Com a morte de Tarcísio Meira, na semana passada, fiz questão de rever a cena clássica. E me peguei refletindo não sobre as propriedades físico-químicas de um composto tão rígido de carbono, mas de
que forma ele simboliza o carisma e a trajetória desse ídolo.
Nenhuma homenagem ao maior galã do país economizou esse termo inescapável, que inclusive vou repetir: “galã”. Sinônimo fácil para mocinhos sérios e irresistíveis, de beijos implacáveis. Além de milionários sisudos e empedernidos, alguns com dores de cabeça mortais. Contudo, nem Tarcísio investia numa imagem assim tão sólida. A graça também era seu elemento.

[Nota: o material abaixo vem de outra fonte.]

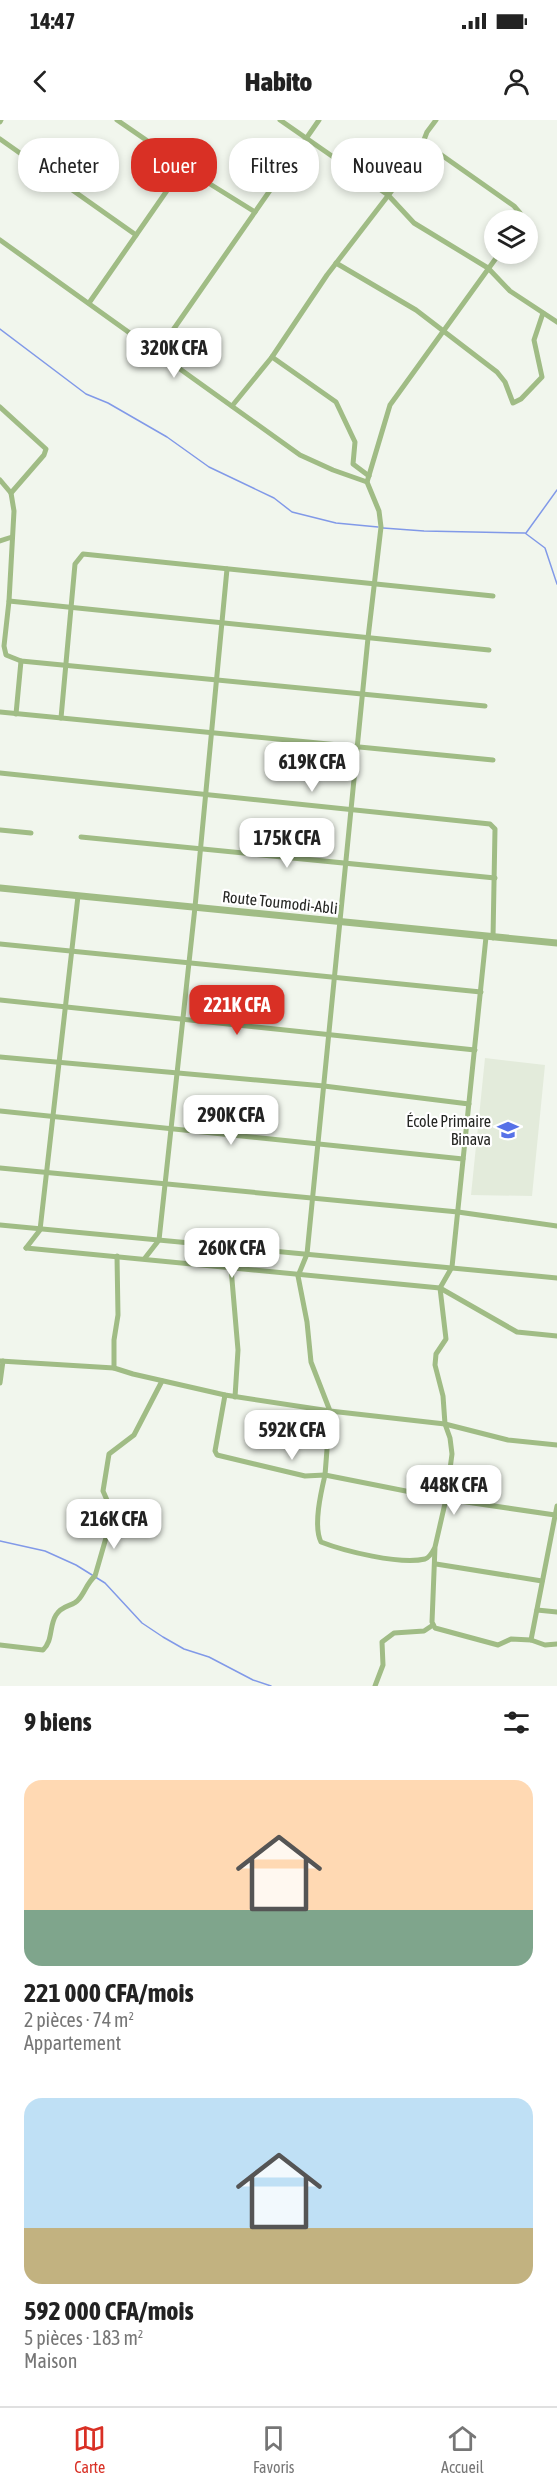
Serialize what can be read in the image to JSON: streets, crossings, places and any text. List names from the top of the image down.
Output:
{
  "streets": {
    "street": ["Route Toumodi-Abli"]
  },
  "places": {
    "school or university": ["École Primaire Binava"]
  },
  "page": {
    "status": "14:47",
    "header": "Habito",
    "chip": [
      "Acheter",
      "Louer",
      "Filtres",
      "Nouveau"
    ],
    "price": [
      "320K CFA",
      "619K CFA",
      "175K CFA",
      "221K CFA",
      "290K CFA",
      "260K CFA",
      "592K CFA",
      "448K CFA",
      "216K CFA"
    ],
    "heading": "9 biens",
    "list": [
      {
        "name": "221 000 CFA/mois",
        "note": "2 pièces · 74 m² · Appartement"
      },
      {
        "name": "592 000 CFA/mois",
        "note": "5 pièces · 183 m² · Maison"
      }
    ],
    "tabs": ["Carte", "Favoris", "Accueil"]
  }
}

Como rotular o ator que, no terraço da Globo, debaixo de sol e num figurino rocambolesco, toureava entre risadas uma bicicleta improvisada com chifres? Na base do truque, ele levava o público
de “Sangue e Areia” à Espanha.
Desafiando mistérios do universo, o astro foi onde Steven Spielberg algum jamais esteve. E não parou nos “Contatos Imediatos do Terceiro Grau”, garantindo vida longa e próspera ao seduzir uma alienígena que era sua própria mulher na série “Tarcísio & Glória”.
Só de cueca, desceu a escada rolante do shopping Eldorado para que pudéssemos flagrá-lo com todo o seu senso de humor à mostra em “Guerra dos Sexos”. Ao invés dos martínis de 007, tomou muita mamadeira como o atrapalhado agente de “Araponga”. E o que alguns não sabem: em 1967, teve até seu momento “Friends”, estrelando uma sitcom de rapazes que dividiam apartamento, sempre às voltas com garotas. “Os galãs atacam de madrugada.’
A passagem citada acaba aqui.